Within the Soviet Union Stalin’s crimes are more evident. The collectivization of agriculture lead to the ‘Holodomor’, the starving to death of millions of Ukrainians in the 1930s, and the deportation of numerous ethnic groups, like the Tatars from the Crimea in 1944. Stalin never had to face justice; he died in his private villa on 5 March 1953 after having suffered a major stroke four days before.
Another major war criminal of the 20th century was the Cambodian dictator Pol Pot who, after having been arrested, died of a heart attack in his sleep on 15 April 1998.
Iraq’s dictator Saddam Hussein was also a war criminal. On 22 September 1980 he declared war against revolutionary Iran, a war that lasted eight years and caused a million deaths. Both sides used not only conventional but also chemical weapons and Iraq also used biological weapons. On 16 March 1988 Saddam’s army applied poison gas against the village of Halabja, populated mostly by Iraqi Kurds.
On 2 August 1990 Saddam’s Iraq invaded Kuwait which led to the second Gulf war. US troops intervened and pushed back the Iraqi army, but President George H.W. Bush decided not to topple the dictator in Bagdad. Yet, after ‘9/11’ (the al Qaida attacks against the twin towers in Manhattan and the Pentagon in Washington D.C.) his son President George W. Bush in March 2003 declared another war against Saddam, maintaining that Iraq had obtained weapons of mass destruction. (As the world later learned, there had been no such weapons in Iraq). Britain very much remembers this war, since Prime Minister Blair, against fierce public protest, decided to fully back President Bush Jr. and ordered British troops to join the US. Like NATO’s military intervention in the Balkans wars, the combined US-British attack had no supporting resolution from the United Nations’ Security Council – it was a breach of international law.
On 13 December 2003 US military forces captured Saddam Hussein and transferred him to the newly formed Iraqi leadership, now dominated by the Shiites (the majority population of Iraq, which had been supressed by Saddam). On 30 December 2006 the dictator was publicly hanged, after an Iraqi Special Tribunal had sentenced him to death because of “crimes against humanity”. So Saddam Hussein is a special case of a war criminal actually sentenced to death, albeit not by the ICC. This could only occur because major foreign powers had intervened militarily.
This is also the case with Libya’s Muammar al-Qadafi who was captured and killed on 20 October 2011 by rebel forces after NATO had intervened, transgressing the UN Security Council’s resolution of 1973 which had allowed military force only to protect the civilian population and impose a non-flight zone.
It might well be that these cases of Western powers’ use of force, some in breach of international law, emboldened Russia’s dictator Putin to himself start major military aggressions abroad, particularly his brutal engagement in the Syrian civil war since 2015. The fate of the two Arab dictators – Iraq’s Saddam Hussein and Libya’s al-Qadafi – possibly led him to actively fight against the NATO countries.

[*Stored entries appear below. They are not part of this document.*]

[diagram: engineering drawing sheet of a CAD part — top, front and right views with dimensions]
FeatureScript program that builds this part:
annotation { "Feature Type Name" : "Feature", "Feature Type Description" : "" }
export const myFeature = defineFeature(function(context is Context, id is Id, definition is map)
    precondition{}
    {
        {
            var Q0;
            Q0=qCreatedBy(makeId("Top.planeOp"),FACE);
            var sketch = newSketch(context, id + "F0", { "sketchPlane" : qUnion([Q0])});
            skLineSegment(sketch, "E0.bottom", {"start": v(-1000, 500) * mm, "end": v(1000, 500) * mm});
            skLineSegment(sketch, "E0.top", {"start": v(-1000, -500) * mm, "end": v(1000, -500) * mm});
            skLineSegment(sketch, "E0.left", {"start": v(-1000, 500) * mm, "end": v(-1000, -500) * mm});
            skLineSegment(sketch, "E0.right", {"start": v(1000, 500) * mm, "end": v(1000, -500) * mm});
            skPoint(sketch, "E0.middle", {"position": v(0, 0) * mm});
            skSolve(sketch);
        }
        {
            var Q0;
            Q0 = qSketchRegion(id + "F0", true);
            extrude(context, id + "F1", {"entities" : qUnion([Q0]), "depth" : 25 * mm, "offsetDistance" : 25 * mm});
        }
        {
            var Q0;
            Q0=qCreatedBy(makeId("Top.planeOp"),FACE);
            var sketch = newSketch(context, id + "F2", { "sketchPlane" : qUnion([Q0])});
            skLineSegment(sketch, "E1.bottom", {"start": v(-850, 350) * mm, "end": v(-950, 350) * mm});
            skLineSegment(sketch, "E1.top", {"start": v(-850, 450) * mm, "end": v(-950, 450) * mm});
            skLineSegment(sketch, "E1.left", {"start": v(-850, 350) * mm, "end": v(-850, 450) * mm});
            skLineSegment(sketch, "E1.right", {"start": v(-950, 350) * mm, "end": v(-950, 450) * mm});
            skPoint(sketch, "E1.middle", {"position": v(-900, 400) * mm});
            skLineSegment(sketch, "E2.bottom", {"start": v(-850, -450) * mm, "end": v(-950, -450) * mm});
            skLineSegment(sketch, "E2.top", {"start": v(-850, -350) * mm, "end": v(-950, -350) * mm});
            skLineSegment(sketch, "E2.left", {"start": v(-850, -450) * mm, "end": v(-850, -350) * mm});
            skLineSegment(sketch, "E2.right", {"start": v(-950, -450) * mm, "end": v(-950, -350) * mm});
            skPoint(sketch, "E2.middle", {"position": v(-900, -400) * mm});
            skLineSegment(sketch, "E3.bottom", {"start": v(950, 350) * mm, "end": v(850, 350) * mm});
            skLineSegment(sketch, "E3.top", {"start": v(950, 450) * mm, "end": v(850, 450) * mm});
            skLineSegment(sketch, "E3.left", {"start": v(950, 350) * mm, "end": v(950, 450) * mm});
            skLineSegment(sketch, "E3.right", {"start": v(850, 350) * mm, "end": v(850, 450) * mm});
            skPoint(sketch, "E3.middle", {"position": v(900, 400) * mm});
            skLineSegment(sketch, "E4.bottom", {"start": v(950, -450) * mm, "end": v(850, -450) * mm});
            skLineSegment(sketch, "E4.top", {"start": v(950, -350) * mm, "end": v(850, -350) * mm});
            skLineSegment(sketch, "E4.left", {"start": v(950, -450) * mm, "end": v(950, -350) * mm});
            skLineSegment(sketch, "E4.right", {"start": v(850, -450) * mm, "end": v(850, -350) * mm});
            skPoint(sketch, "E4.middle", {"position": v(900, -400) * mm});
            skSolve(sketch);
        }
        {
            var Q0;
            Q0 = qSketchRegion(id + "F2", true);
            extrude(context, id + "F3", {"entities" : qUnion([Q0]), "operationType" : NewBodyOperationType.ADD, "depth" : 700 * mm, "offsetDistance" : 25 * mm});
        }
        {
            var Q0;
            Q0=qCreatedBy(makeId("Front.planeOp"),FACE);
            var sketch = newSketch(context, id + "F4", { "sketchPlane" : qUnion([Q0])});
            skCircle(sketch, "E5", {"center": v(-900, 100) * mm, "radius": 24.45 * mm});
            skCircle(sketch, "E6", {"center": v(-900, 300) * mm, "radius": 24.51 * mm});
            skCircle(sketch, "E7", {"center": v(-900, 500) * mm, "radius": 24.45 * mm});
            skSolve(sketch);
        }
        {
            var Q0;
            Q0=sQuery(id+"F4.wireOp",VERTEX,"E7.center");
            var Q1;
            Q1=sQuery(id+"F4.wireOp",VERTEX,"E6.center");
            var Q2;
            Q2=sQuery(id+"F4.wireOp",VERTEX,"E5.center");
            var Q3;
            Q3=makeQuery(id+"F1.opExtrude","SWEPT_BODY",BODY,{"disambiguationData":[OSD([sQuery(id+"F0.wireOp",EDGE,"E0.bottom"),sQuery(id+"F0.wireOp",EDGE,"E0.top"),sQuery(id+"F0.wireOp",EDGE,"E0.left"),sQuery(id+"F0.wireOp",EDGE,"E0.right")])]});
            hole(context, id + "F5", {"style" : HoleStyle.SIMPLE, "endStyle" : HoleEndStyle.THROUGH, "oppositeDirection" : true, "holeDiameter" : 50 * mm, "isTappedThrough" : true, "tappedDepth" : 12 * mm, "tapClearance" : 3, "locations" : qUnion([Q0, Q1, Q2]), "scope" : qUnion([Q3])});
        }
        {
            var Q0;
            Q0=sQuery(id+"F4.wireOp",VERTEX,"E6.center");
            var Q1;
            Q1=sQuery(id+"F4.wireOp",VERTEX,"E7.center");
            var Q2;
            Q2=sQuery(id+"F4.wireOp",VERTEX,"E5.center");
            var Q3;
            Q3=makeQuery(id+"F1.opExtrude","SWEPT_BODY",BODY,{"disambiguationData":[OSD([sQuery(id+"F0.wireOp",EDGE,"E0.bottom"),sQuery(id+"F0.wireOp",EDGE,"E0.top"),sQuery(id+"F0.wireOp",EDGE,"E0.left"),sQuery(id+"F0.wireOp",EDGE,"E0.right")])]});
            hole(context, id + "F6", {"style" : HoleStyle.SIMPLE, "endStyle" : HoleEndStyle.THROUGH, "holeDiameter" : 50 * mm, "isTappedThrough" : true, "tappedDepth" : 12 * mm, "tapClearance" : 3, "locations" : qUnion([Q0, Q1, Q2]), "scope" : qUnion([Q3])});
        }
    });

In conclusion, it seems that the chances are pretty low that the war criminal Vladimir Putin will be brought to court. It could only happen after a major ‘regime change’ in Russia and a new leadership trying to mend fences with the civilised world, as in the case of Serbia.
More probably Russia’s dictator will follow most of his prominent predecessors and leave this world without having faced justice.